**Page text**
• • •

It was the great Buddha, who never cared for the dualist gods, and who has been called an atheist and materialist, who yet was ready to give up his body for a poor goat. That Man set in motion the highest moral ideas any nation can have. Whenever there is a moral code, it is ray of light from that Man. We cannot force the great hearts of the world into narrow limits, and keep them there, especially at this time in the history of humanity when there is a degree of intellectual development such as was never dreamed of even a hundred years ago, when a wave of scientific knowledge has arisen which nobody, even fifty years ago, would have dreamed of. By trying to force people into narrow limits you degrade them into animals and unthinking masses. You kill their moral life. What is now wanted is a combination of the greatest heart with the highest intellectuality, of infinite love with infinite knowledge. The Vedantist gives no other attributes to God except these three — that He is Infinite Existence, Infinite Knowledge, and Infinite Bliss, and he regards these three as One. Existence without knowledge and love cannot be; knowledge without love and love without knowledge cannot be. What we want is the harmony of Existence, Knowledge, and Bliss Infinite. For that is our goal. We want harmony, not one-sided development. And it is possible to have the intellect of a Shankara with the heart of a Buddha. I hope we shall all struggle to attain to that blessed combination.
(Delivered in London, 27th October 1896)
We have seen how the greater portion of our life must of necessity be filled with evils, however we may resist, and that this mass of evil is practically almost infinite for us. We have been struggling to remedy this since the beginning of time, yet everything remains very much the same. The more we discover remedies, the more we find ourselves beset by subtler evils. We have also seen that all religions propose a God, as the one way of escaping these difficulties. All religions tell us that if you take the world as it is, as most practical people would advise us to do in this age, then nothing would be left to us but evil. They further assert that there is something beyond this world. This life in the five senses, life in the material world, is not all; it is only a small portion, and merely superficial. Behind and beyond is the Infinite in which there is no more evil. Some people call It God, some Allah, some Jehovah, Jove, and so on. The Vedantin calls It Brahman.
The first impression we get of the advice given by religions is that we had better terminate our existence. To the question how to cure the evils of life, the answer apparently is, give up life. It reminds one of the old story. A mosquito settled on the head of a man, and a friend, wishing to kill the mosquito, gave it such a blow that he killed both man and mosquito. The remedy of evil seems to suggest a similar course of action. Life is full of ills, the world is full of evils; that is a fact no one who is old enough to know the world can deny.
But what is remedy proposed by all the religions? That this world is nothing. Beyond this world is something which is very real. Here comes the difficulty. The remedy seems to destroy everything. How can that be a remedy? Is there no way out then? The Vedanta says that what all the religions advance is perfectly true, but it should be properly understood. Often it is misunderstood, because the religions are not very clear in their meaning. What we really want is head and heart combined. The heart is great indeed; it is through the heart that come the great inspirations of life. I would a hundred times rather have a little heart and no brain, than be all brains and no heart. Life is possible, progress is possible for him who has heart, but he who has no heart and only brains dies of dryness.

• • •

**Exercise requirements**
• 1. Condense the paragraph of the Vedanta lecture that begins "The first impression we get" into a short bulleted list that keeps its main facts.
• 2. Write what comes next in the Vedanta lecture, starting after its final sentence.

**Data under study**
• • •

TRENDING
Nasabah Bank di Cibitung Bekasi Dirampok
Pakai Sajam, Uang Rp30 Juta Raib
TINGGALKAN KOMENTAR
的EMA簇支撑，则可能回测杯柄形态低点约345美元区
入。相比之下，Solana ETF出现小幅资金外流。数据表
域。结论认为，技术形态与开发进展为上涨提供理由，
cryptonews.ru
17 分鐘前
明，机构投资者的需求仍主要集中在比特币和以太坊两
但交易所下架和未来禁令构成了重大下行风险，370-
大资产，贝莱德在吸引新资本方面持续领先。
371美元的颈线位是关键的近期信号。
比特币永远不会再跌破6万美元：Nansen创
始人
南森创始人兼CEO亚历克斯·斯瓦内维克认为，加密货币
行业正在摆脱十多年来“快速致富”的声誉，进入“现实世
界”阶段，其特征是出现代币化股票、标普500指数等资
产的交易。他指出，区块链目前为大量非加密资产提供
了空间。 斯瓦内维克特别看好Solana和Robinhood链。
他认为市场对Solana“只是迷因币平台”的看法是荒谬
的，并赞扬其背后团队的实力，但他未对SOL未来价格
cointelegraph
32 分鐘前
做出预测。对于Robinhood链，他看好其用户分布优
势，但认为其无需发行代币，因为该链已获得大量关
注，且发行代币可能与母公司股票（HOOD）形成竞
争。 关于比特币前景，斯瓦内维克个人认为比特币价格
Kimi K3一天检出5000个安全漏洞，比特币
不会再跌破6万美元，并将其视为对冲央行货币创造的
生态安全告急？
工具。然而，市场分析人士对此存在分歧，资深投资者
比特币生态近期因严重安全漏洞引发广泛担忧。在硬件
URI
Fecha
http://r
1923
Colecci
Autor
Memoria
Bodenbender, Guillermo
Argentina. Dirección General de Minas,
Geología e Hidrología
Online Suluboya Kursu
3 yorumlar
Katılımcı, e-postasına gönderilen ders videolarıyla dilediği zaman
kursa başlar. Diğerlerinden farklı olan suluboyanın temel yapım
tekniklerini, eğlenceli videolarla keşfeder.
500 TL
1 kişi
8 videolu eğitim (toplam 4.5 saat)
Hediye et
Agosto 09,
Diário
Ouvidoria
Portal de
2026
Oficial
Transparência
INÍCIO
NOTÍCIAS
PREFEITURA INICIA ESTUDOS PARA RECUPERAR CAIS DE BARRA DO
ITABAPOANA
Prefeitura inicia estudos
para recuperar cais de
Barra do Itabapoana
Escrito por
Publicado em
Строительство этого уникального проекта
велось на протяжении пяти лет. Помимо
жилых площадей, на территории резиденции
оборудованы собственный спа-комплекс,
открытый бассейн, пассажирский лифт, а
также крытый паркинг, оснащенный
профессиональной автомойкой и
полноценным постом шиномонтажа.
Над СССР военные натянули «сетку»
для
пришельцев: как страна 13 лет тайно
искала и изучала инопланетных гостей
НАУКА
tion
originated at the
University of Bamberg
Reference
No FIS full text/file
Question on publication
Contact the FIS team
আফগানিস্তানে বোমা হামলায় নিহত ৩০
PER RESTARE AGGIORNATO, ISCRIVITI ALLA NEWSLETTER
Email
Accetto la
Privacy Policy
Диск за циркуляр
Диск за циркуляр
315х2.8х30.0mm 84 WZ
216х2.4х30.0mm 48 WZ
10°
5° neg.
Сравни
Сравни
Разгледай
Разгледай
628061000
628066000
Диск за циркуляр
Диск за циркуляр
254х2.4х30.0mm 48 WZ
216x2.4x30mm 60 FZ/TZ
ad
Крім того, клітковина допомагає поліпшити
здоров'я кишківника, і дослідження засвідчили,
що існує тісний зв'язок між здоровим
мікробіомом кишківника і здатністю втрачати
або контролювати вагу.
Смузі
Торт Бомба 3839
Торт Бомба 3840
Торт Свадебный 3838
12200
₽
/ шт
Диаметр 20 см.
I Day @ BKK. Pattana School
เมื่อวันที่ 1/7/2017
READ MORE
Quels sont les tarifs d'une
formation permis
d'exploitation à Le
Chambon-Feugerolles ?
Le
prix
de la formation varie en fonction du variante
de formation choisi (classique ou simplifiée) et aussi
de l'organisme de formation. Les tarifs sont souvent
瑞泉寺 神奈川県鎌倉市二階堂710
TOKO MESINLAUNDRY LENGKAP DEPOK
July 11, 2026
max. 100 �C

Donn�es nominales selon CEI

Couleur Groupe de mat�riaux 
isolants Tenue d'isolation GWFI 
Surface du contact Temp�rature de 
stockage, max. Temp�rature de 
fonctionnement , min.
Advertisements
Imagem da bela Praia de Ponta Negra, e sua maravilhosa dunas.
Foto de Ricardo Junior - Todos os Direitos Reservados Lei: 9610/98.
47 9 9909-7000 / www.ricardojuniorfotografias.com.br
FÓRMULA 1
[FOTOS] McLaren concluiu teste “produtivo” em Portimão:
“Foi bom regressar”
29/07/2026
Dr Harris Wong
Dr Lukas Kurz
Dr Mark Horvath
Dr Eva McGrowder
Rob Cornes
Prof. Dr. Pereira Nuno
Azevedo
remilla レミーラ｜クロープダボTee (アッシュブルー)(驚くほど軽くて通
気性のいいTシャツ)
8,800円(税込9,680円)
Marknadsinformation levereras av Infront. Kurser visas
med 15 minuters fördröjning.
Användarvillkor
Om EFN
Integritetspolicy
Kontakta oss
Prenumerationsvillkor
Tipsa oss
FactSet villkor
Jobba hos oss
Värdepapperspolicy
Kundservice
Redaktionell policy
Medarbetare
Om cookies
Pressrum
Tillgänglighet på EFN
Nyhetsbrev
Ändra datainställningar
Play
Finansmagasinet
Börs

• • •

**Answers to the exercises**
• 1.
- At first, religions seem to advise ending our existence: the cure for life's evils appears to be giving up life.
- This recalls the story of a mosquito on a man's head. A friend struck it so hard that he killed both the man and the mosquito.
- The proposed remedy for evil seems to suggest a similar course.
- Still, no one old enough to know the world can deny that life is full of ills and the world is full of evils.

• 2.
At the same time we know that he who is carried along by his heart alone has to undergo many ills, for now and then he is liable to tumble into pitfalls. The combination of heart and head is what we want. I do not mean that a man should compromise his heart for his brain or vice versa, but let everyone have an infinite amount of heart and feeling, and at the same time an infinite amount of reason. Is there any limit to what we want in this world? Is not the world infinite? There is room for an infinite amount of feeling, and so also for an infinite amount of culture and reason. Let them come together without limit, let them be running together, as it were, in parallel lines each with the other.
Most of the religions understand the fact, but the error into which they all seem to fall is the same; they are carried away by the heart, the feelings. There is evil in the world, give up the world; that is the great teaching, and the only teaching, no doubt. Give up the world. There cannot be two opinions that to understand the truth everyone of us has to give up error. There cannot be two opinions that everyone of us in order to have good must give up evil; there cannot be two opinions that everyone of us to have life must give up what is death.
And yet, what remains to us, if this theory involves giving up the life of the senses, the life as we know it? And what else do we mean by life? If we give this up, what remains?
We shall understand this better, when, later on, we come to the more philosophical portions of the Vedanta. But for the present I beg to state that in Vedanta alone we find a rational solution of the problem. Here I can only lay before you what the Vedanta seeks to teach, and that is the deification of the world. The Vedanta does not in reality denounce the world. The ideal of renunciation nowhere attains such a height as in the teachings of the Vedanta. But, at the same time, dry suicidal advice is not intended; it really means deification of the world — giving up the world as we think of it, as we know it, as it appears to us — and to know what it really is. Deify it; it is God alone. We read at the commencement of one of the oldest of the Upanishads, “Whatever exists in this universe is to be covered with the Lord.”
We have to cover everything with the Lord Himself, not by a false sort of optimism, not by blinding our eyes to the evil, but by really seeing God in everything. Thus we have to give up the world, and when the world is given up, what remains? God. What is meant? You can have your wife; it does not mean that you are to abandon her, but that you are to see God in the wife. Give up your children; what does that mean? To turn them out of doors, as some human brutes do in every country? Certainly not. That is diabolism; it is not religion. But see God in your children. So, in everything. In life and in death, in happiness and in misery, the Lord is equally present. The whole world is full of the Lord. Open your eyes and see Him. This is what Vedanta teaches. Give up the world which you have conjectured, because your conjecture was based upon a very partial experience, upon very poor reasoning, and upon your own weakness. Give it up; the world we have been thinking of so long, the world to which we have been clinging so long, is a false world of our own creation. Give that up; open your eyes and see that as such it never existed; it was a dream, Maya. What existed was the Lord Himself. It is He who is in the child, in the wife, and in the husband; it is He who is in the good and in the bad; He is in the sin and in the sinner; He is in life and in death.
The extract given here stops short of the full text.